This essay is a part of a collection—we requested 17 Atlantans to inform us how the Civil Rights Act of 1964 has affected their lives in honor of its sixtieth anniversary. Learn all of the articles right here.
The best way you acknowledge that you’ve reached greatness is while you uncover that you could clearly recall occasions that occurred 50 or 60 years in the past. These are occasions that at the moment are seen as of “historic significance”, though looking back they could have appeared much less so within the second you lived by them in actual time. This will surely be the case for me as a younger man heading to Howard College from my house in Detroit. It was the summer season of 1966, and the Civil Rights Act of 1964 was solely two years outdated.

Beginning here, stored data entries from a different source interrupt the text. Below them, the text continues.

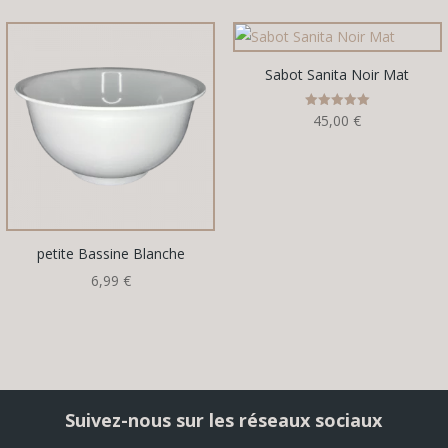
Sabot Sanita Noir Mat
Note
45,00
€
5.00
sur 5
petite Bassine Blanche
6,99
€
Suivez-nous sur les réseaux sociaux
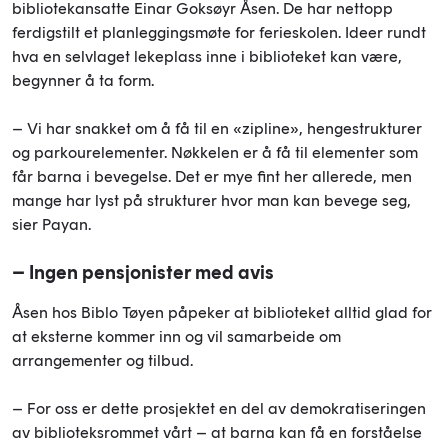
bibliotekansatte Einar Goksøyr Åsen. De har nettopp
ferdigstilt et planleggingsmøte for ferieskolen. Ideer rundt
hva en selvlaget lekeplass inne i biblioteket kan være,
begynner å ta form.
– Vi har snakket om å få til en «zipline», hengestrukturer
og parkourelementer. Nøkkelen er å få til elementer som
får barna i bevegelse. Det er mye fint her allerede, men
mange har lyst på strukturer hvor man kan bevege seg,
sier Payan.
– Ingen pensjonister med avis
Åsen hos Biblo Tøyen påpeker at biblioteket alltid glad for
at eksterne kommer inn og vil samarbeide om
arrangementer og tilbud.
– For oss er dette prosjektet en del av demokratiseringen
av biblioteksrommet vårt – at barna kan få en forståelse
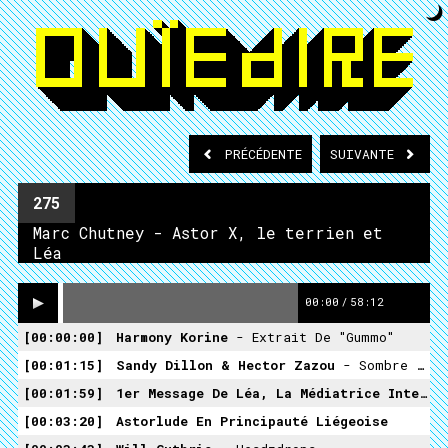
PRÉCÉDENTE
SUIVANTE
275
Marc Chutney - Astor X, le terrien et
Léa
00:00
/
58:12
00:00:00
Harmony Korine
- Extrait De "Gummo"
00:01:15
Sandy Dillon & Hector Zazou
- Sombre (LeSubmarine)
00:01:59
1er Message De Léa, La Médiatrice Interstellaire
00:03:20
Astorlude En Principauté Liégeoise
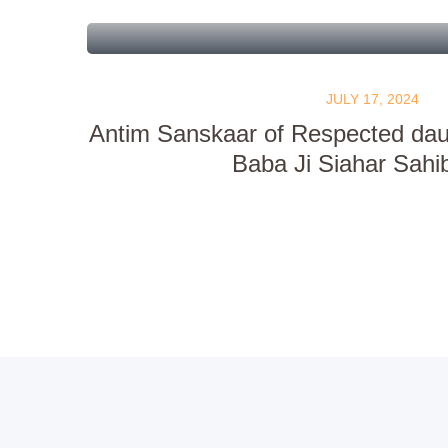
JULY 17, 2024
Antim Sanskaar of Respected daug
Baba Ji Siahar Sahi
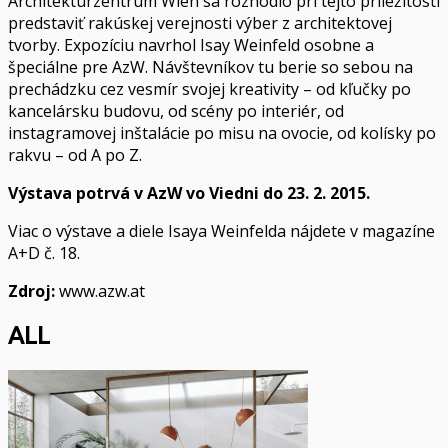
Architekturzentrum Wien sa rozhodlo pri tejto príležitosti
predstaviť rakúskej verejnosti výber z architektovej
tvorby. Expozíciu navrhol Isay Weinfeld osobne a
špeciálne pre AzW. Návštevníkov tu berie so sebou na
prechádzku cez vesmír svojej kreativity – od kľučky po
kancelársku budovu, od scény po interiér, od
instagramovej inštalácie po misu na ovocie, od kolísky po
rakvu – od A po Z.
Výstava potrvá v AzW vo Viedni do 23. 2. 2015.
Viac o výstave a diele Isaya Weinfelda nájdete v magazíne
A+D č. 18.
Zdroj:
www.azw.at
ALL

Earlier than that journey, I had by no means been outdoors the state of Michigan, so the indignities of automotive journey the place black vacationers have been routinely denied entry to inns, eating places, and public loos have been unknown to me, as have been segregated Jim Crow automobiles on passenger trains. going south When it was time for me to go to high school within the nation’s capital metropolis, my father purchased me first-class lodging, tipped the sleeping automotive attendant upfront and requested him to take care of me. The attendant, a distinguished black gentleman, assured my father that he would, and he did. He even let my pal Billy, who was driving the identical prepare coach, be a part of me in my personal room so we might share rigorously wrapped fried rooster, home made brownies, and a vivid pink Michigan apple that his grandmother had packed for him. his journey
We ate and talked and shared our hopes for this new journey, till the ever-attentive attendant knocked gently on my door and led my pal again to his seat, earlier than returning to decrease my mattress and guarantee me that he Will wake me up loads. Breakfast time. Too excited to sleep, I lay there for a very long time, watching America roll by outdoors my window, dreaming of my 17-year-old self and never as soon as excited about how far it will be to the subsequent “coloured” rest room and the place I might lay my head, till I lastly fell asleep.
That is what the Civil Rights Act of 1964 meant to me then. freedom from worry It meant I received to concentrate on simply being an American lady, leaving the whole lot she knew and stepping out into the world to try to form her femininity. joyful assured fearless
Pearl Clay An artist-in-residence on the Alliance Theatre. His new play, One thing Transferring: A Meditation on MaynardIt can have its Atlanta premiere this fall.
This text appeared in our June 2024 situation.